====== DATA SUPPLIED
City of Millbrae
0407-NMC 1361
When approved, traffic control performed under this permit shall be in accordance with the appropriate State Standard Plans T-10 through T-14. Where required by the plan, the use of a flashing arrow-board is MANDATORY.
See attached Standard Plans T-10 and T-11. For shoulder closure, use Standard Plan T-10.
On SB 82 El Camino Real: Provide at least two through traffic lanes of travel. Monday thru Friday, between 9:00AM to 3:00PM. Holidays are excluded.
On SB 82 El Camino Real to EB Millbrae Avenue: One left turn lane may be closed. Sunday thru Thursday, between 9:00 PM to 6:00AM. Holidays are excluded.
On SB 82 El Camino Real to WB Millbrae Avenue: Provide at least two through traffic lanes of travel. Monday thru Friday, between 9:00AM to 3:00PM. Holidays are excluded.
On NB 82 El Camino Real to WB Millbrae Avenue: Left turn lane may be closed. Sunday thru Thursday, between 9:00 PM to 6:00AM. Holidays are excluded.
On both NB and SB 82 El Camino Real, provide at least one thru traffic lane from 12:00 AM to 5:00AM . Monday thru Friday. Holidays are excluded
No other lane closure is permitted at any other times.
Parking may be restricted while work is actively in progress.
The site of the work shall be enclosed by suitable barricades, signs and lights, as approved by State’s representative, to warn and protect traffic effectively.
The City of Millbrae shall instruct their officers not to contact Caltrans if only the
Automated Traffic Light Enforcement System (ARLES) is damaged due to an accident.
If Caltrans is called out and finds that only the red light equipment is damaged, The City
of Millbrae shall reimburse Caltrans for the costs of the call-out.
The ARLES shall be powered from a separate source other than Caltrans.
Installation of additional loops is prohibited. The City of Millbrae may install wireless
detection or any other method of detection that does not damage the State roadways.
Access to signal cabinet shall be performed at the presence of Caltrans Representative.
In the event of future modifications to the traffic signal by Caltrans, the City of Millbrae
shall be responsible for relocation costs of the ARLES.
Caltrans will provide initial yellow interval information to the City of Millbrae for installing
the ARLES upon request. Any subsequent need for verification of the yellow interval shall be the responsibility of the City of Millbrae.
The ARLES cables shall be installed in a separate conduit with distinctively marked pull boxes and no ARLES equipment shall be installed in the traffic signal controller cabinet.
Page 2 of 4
============
**ACTIVITY**
What you should produce is an exact restatement of all the material.

**SOLUTION FOR THIS PROBLEM**
City of Millbrae
0407-NMC 1361
When approved, traffic control performed under this permit shall be in accordance with the appropriate State Standard Plans T-10 through T-14. Where required by the plan, the use of a flashing arrow-board is MANDATORY.
See attached Standard Plans T-10 and T-11. For shoulder closure, use Standard Plan T-10.
On SB 82 El Camino Real: Provide at least two through traffic lanes of travel. Monday thru Friday, between 9:00AM to 3:00PM. Holidays are excluded.
On SB 82 El Camino Real to EB Millbrae Avenue: One left turn lane may be closed. Sunday thru Thursday, between 9:00 PM to 6:00AM. Holidays are excluded.
On SB 82 El Camino Real to WB Millbrae Avenue: Provide at least two through traffic lanes of travel. Monday thru Friday, between 9:00AM to 3:00PM. Holidays are excluded.
On NB 82 El Camino Real to WB Millbrae Avenue: Left turn lane may be closed. Sunday thru Thursday, between 9:00 PM to 6:00AM. Holidays are excluded.
On both NB and SB 82 El Camino Real, provide at least one thru traffic lane from 12:00 AM to 5:00AM . Monday thru Friday. Holidays are excluded
No other lane closure is permitted at any other times.
Parking may be restricted while work is actively in progress.
The site of the work shall be enclosed by suitable barricades, signs and lights, as approved by State’s representative, to warn and protect traffic effectively.
The City of Millbrae shall instruct their officers not to contact Caltrans if only the
Automated Traffic Light Enforcement System (ARLES) is damaged due to an accident.
If Caltrans is called out and finds that only the red light equipment is damaged, The City
of Millbrae shall reimburse Caltrans for the costs of the call-out.
The ARLES shall be powered from a separate source other than Caltrans.
Installation of additional loops is prohibited. The City of Millbrae may install wireless
detection or any other method of detection that does not damage the State roadways.
Access to signal cabinet shall be performed at the presence of Caltrans Representative.
In the event of future modifications to the traffic signal by Caltrans, the City of Millbrae
shall be responsible for relocation costs of the ARLES.
Caltrans will provide initial yellow interval information to the City of Millbrae for installing
the ARLES upon request. Any subsequent need for verification of the yellow interval shall be the responsibility of the City of Millbrae.
The ARLES cables shall be installed in a separate conduit with distinctively marked pull boxes and no ARLES equipment shall be installed in the traffic signal controller cabinet.
Page 2 of 4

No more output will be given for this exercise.